1. A method for cutting a single-layer array glass substrate, wherein the method includes: providing a simulated glass substrate;

Assemble the single-layer array glass substrate with the array unit formed on it and the provided simulated glass substrate into a double glass simulated substrate through a joining process;

Cutting the double glass simulation substrate to form a double glass simulation substrate; and performing a separation process on the double glass simulation substrate to obtain a single layer array glass substrate.
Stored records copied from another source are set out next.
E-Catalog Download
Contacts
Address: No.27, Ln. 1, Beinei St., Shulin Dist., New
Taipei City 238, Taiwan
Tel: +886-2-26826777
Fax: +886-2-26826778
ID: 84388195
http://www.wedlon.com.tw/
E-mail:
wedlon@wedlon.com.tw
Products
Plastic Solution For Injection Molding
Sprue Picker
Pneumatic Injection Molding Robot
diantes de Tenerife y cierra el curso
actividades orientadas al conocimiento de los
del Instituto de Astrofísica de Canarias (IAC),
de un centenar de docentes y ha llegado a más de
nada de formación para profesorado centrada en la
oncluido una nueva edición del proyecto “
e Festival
2. The cutting method of the single-layer array glass substrate according to claim 1, wherein the assembly of the double glass simulation substrate through the inlay process includes:

Apply a sealant on the single-layer array glass substrate or the simulated glass substrate; and install the simulated glass substrate and the single-layer array glass substrate together to form a double-glass simulation in an uncured state. base material;

The sealant in the uncured double-glass simulated base material is semi-cured to form the double-glass simulated base material.
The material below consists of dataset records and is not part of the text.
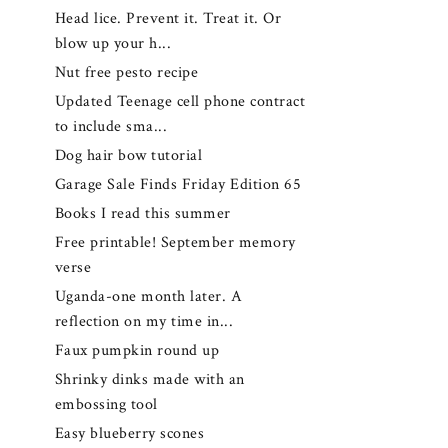
Head lice. Prevent it. Treat it. Or
blow up your h...
Nut free pesto recipe
Updated Teenage cell phone contract
to include sma...
Dog hair bow tutorial
Garage Sale Finds Friday Edition 65
Books I read this summer
Free printable! September memory
verse
Uganda-one month later. A
reflection on my time in...
Faux pumpkin round up
Shrinky dinks made with an
embossing tool
Easy blueberry scones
3. The cutting method of the single-layer array glass substrate according to claim 1 or 2, further comprising the step of performing a polishing process on the double glass simulated substrate after forming the double glass simulated substrate and before performing a separation process on the double glass simulated substrate. .

4. The method for cutting a single-layer array glass substrate according to claim 3, further comprising the step of performing a cleaning process on the polished double-glass simulation substrate before performing a separation process on the double-glass simulation substrate.

5. The method for cutting the single-layer array glass substrate according to any one of claims 1 to 4, further comprising the step of removing the sealant from the separated single-layer array glass substrate.

6. The method for cutting a single-layer array glass substrate according to any one of claims 1 to 5, further comprising pre-arranging a shield on the simulated glass substrate before assembling it into a double-glass simulated substrate through a joining process. The steps of masking the array units in the single-layer array glass substrate are described.

7. A cutting system for single-layer array glass substrates, including:

A laminating machine is used to assemble the single-layer array glass substrate formed with the array unit and the simulated glass substrate into a double glass simulated substrate;

A cutting machine for cutting the double glass simulated substrate into a double glass simulated substrate; and Substrate separator, used to separate double glass simulation substrates.

8. The cutting system for the single-layer array glass substrate according to claim 7, wherein the stacking machine includes:

Gluing device, used to apply sealant on single-layer array glass substrate or simulated glass substrate;

A flip-up coupling device for coupling and installing the simulated glass substrate and the single-layer array glass substrate; and

Sealant curing machine, set up to semi-cure the sealant in the double glass simulated substrate.

9. The cutting system for the single-layer array glass substrate according to claim 7 or 8, further comprising a grinding and polishing machine for performing a grinding process on the double-glass simulated substrate.

10. The cutting system of the single-layer array glass substrate according to claim 9, further comprising a substrate cleaning machine for cleaning the polished double glass simulation substrate.